▸ Text:
- - - - - - -

Verkehr im Wandel: Sind Car-Sharing und Fahrgemeinschaftsmodelle die Zukunft?

Studenten aus Salzgitter haben beide Bereiche auf ihre Chancen für Bad Gandersheim untersucht: Das sind ihre Vorschläge

Bad Gandersheim. 2020 wird für die deutsche Autoindustrie (und vermutlich weltweit) ein Jahr großer Umbrüche. Das mindestens erwartete jüngst „Der Spiegel“ in einem Bericht, und nach den Ausläufern des Dieselskandals im gerade abgelaufenen Jahr ist ja kaum noch etwas, wie es vorher war. Die klare Tendenz geht in Richtung E-Mobilität. Ob das der richtige Weg ist, muss sich allerdings auch erst noch erweisen. Parallel zu den technischen Veränderungen hat aber die Debatte um den Klimaschutz auch andere Einstellungen bei den Menschen bewirkt.

- - - - - - -

▸ Bereitgestellte Daten:
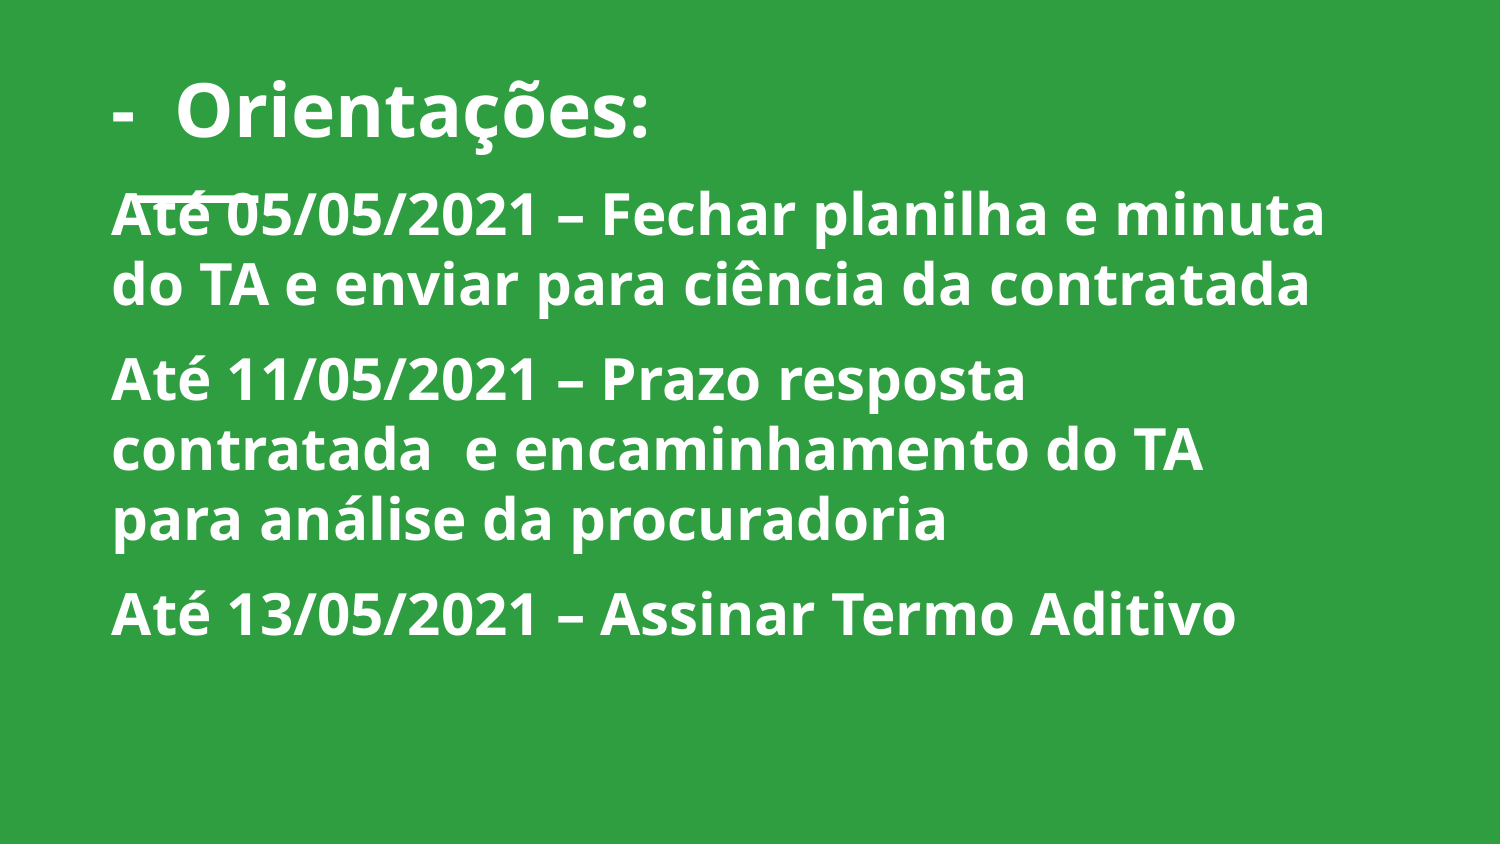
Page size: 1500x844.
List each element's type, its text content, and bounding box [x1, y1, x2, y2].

text_box - Orientações: Até 05/05/2021 – Fechar planilha e minuta do TA e enviar para ciência da contratada Até 11/05/2021 – Prazo resposta contratada e encaminhamento do TA para análise da procuradoria Até 13/05/2021 – Assinar Termo Aditivo [97, 47, 1359, 297]
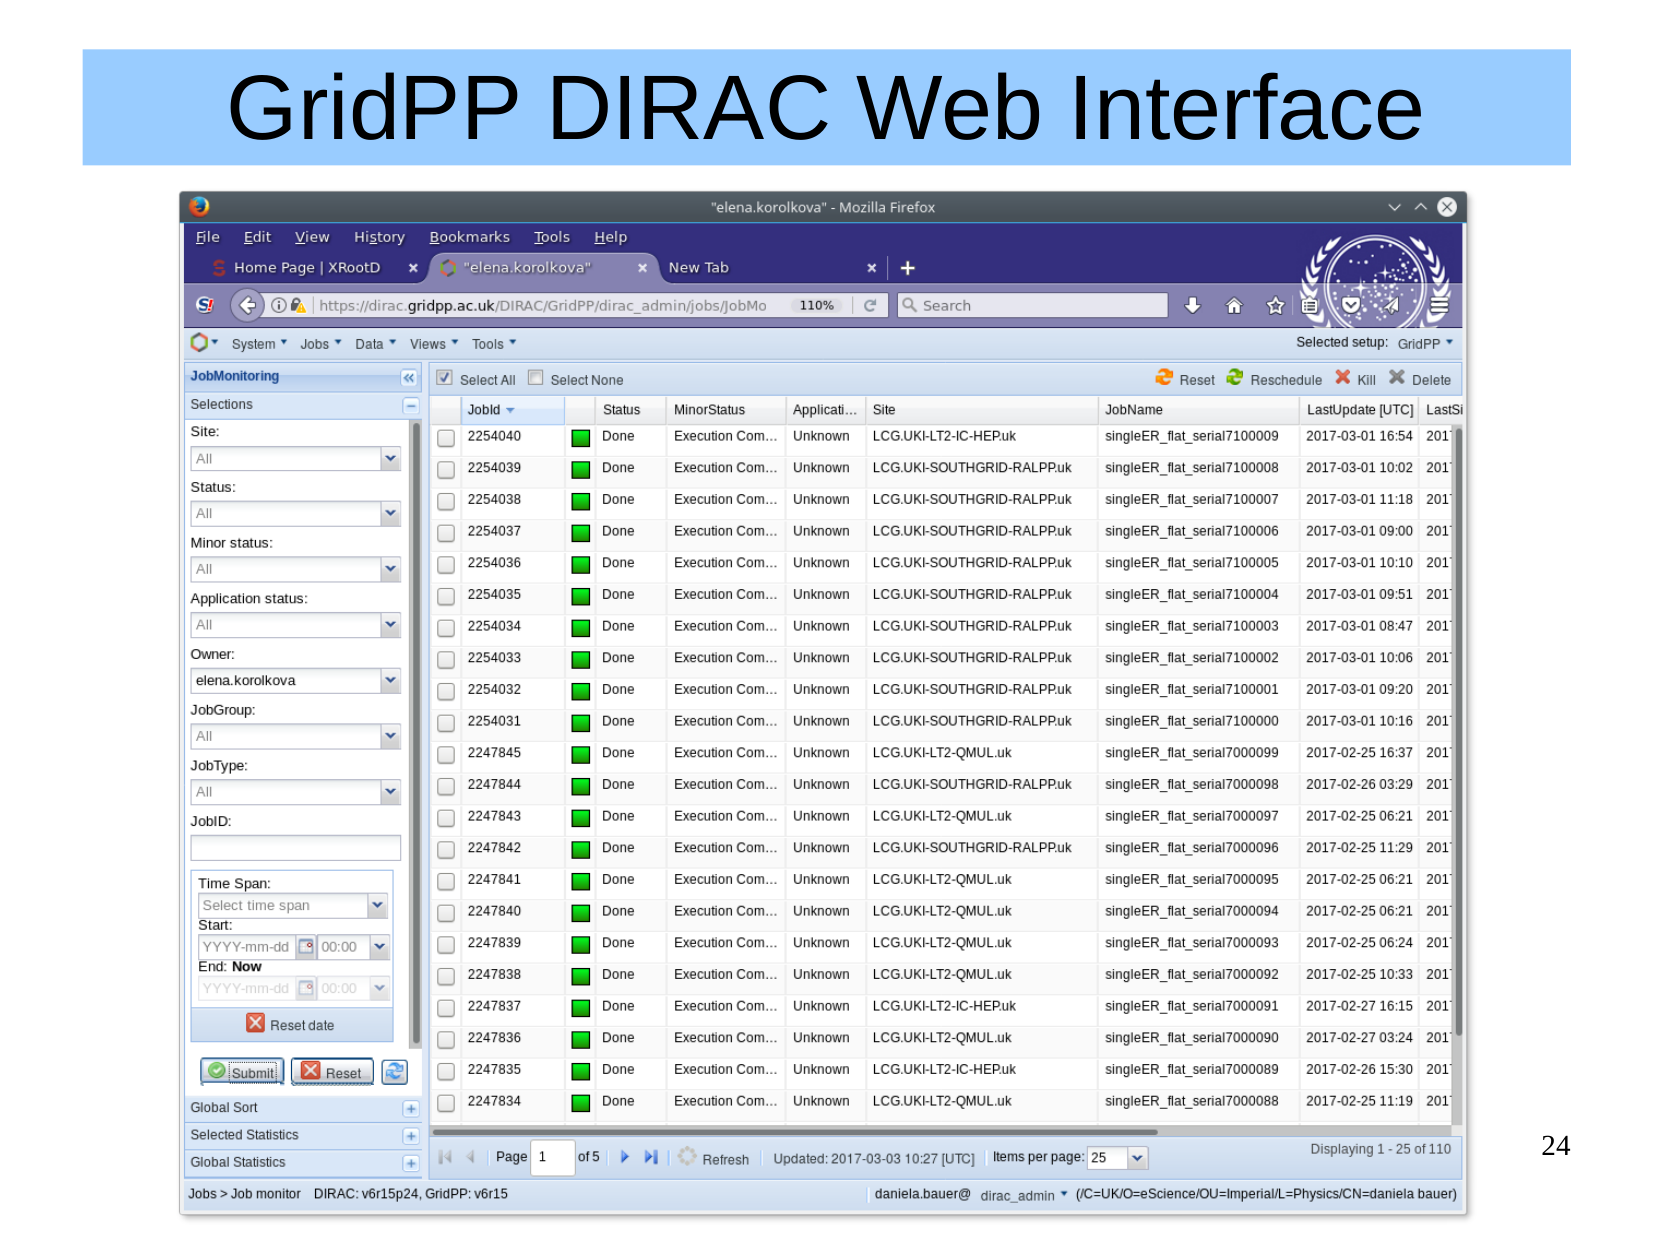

- - - - - - -

▸ Arbeitsaufträge:
**a)** Prüfe, ob die folgenden Aussagen mit dem Text übereinstimmen. Antworte jeweils mit Ja oder Nein und belege das mit den ausschlaggebenden Worten des Textes als wörtlichem Zitat.
(i) Studenten aus Salzgitter haben untersucht, welche Chancen Car-Sharing und Fahrgemeinschaften für Bad Gandersheim bieten.
(ii) Laut Text steht bereits fest, dass die E-Mobilität der richtige Weg ist.
(iii) Der Bericht, auf den sich der Text beruft, erschien in der „Süddeutschen Zeitung“.
**b)** Nenne alle Eigennamen von Orten und Medien, die im Text vorkommen.
Die Auflistung hat eine andere Herkunft als der Text.

▸ Lösungen:
**a)**
(i) Ja: „Studenten aus Salzgitter haben beide Bereiche auf ihre Chancen für Bad Gandersheim untersucht“
(ii) Nein: „Ob das der richtige Weg ist, muss sich allerdings auch erst noch erweisen.“
(iii) Nein: „Das mindestens erwartete jüngst „Der Spiegel“ in einem Bericht“

**b)** Salzgitter, Bad Gandersheim, „Der Spiegel“